REQUIREMENT: Sort through the data and copy the lines holding the word "candle".

TASK MATERIAL:
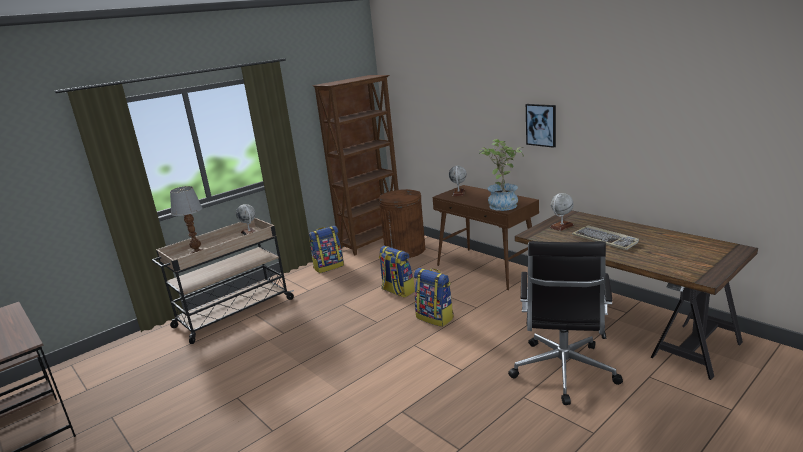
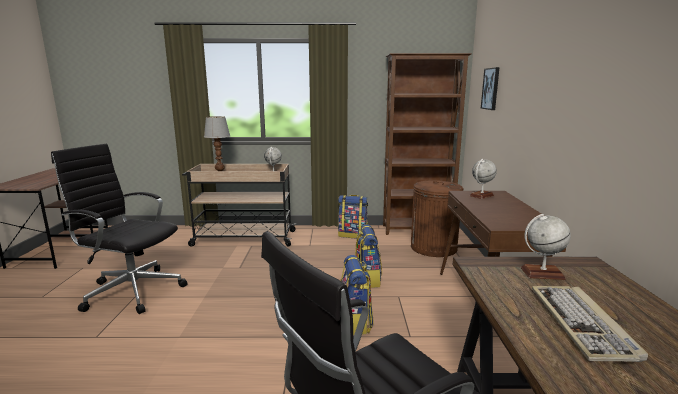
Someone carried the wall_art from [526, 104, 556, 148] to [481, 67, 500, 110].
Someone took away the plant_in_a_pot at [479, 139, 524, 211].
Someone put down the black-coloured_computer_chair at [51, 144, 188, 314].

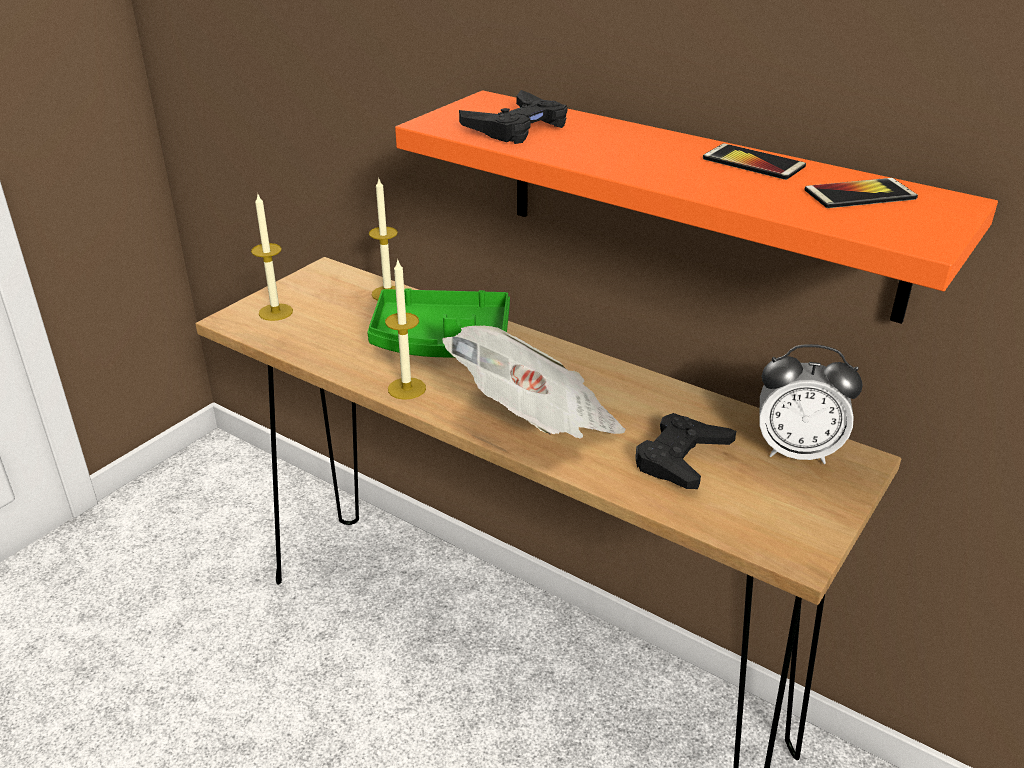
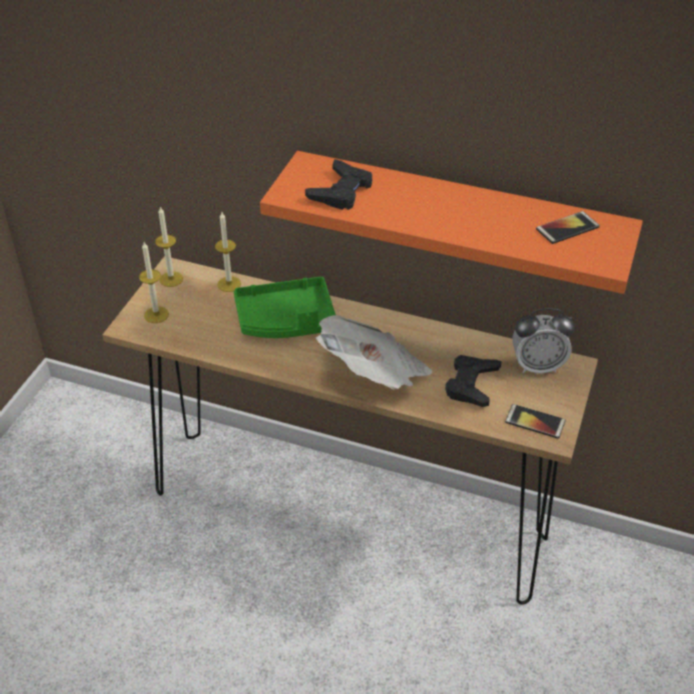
Someone carried the phone from [703, 143, 806, 180] to [505, 404, 566, 439].
Someone carried the candle from [385, 258, 426, 400] to [155, 206, 183, 287].

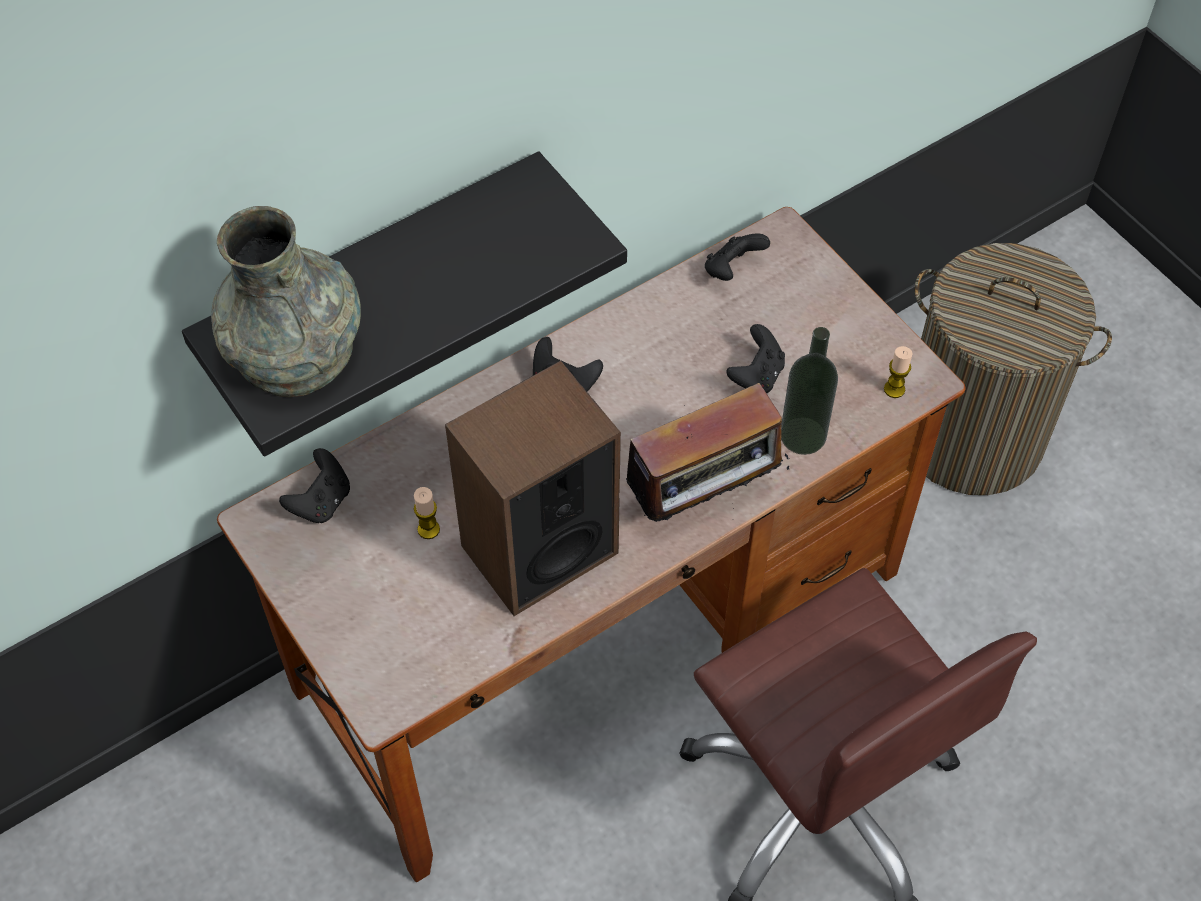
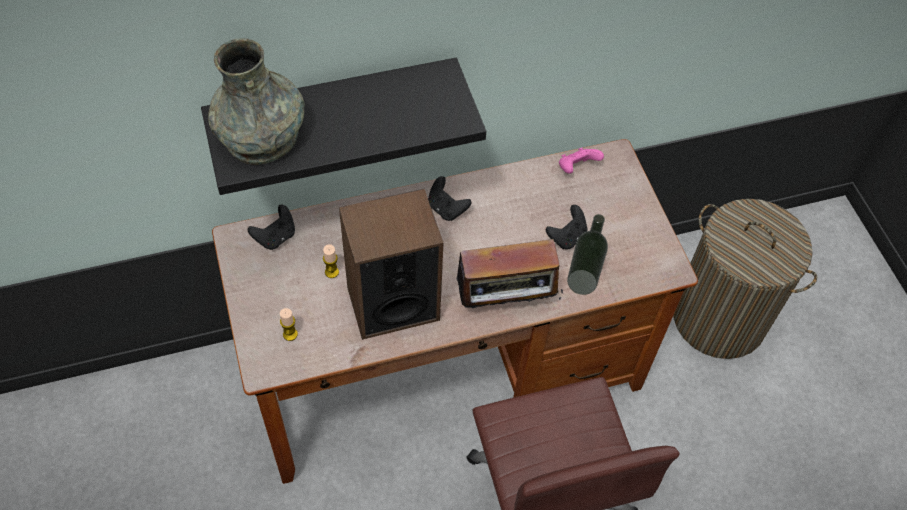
Someone repainted the black-coloured_joypad at [705, 233, 770, 281], which became the pink-coloured_joypad at [559, 148, 604, 174].
Someone carried the candle from [884, 346, 913, 398] to [280, 308, 298, 341].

RESULT OF THE TASK:
Someone carried the candle from [385, 258, 426, 400] to [155, 206, 183, 287].
Someone carried the candle from [884, 346, 913, 398] to [280, 308, 298, 341].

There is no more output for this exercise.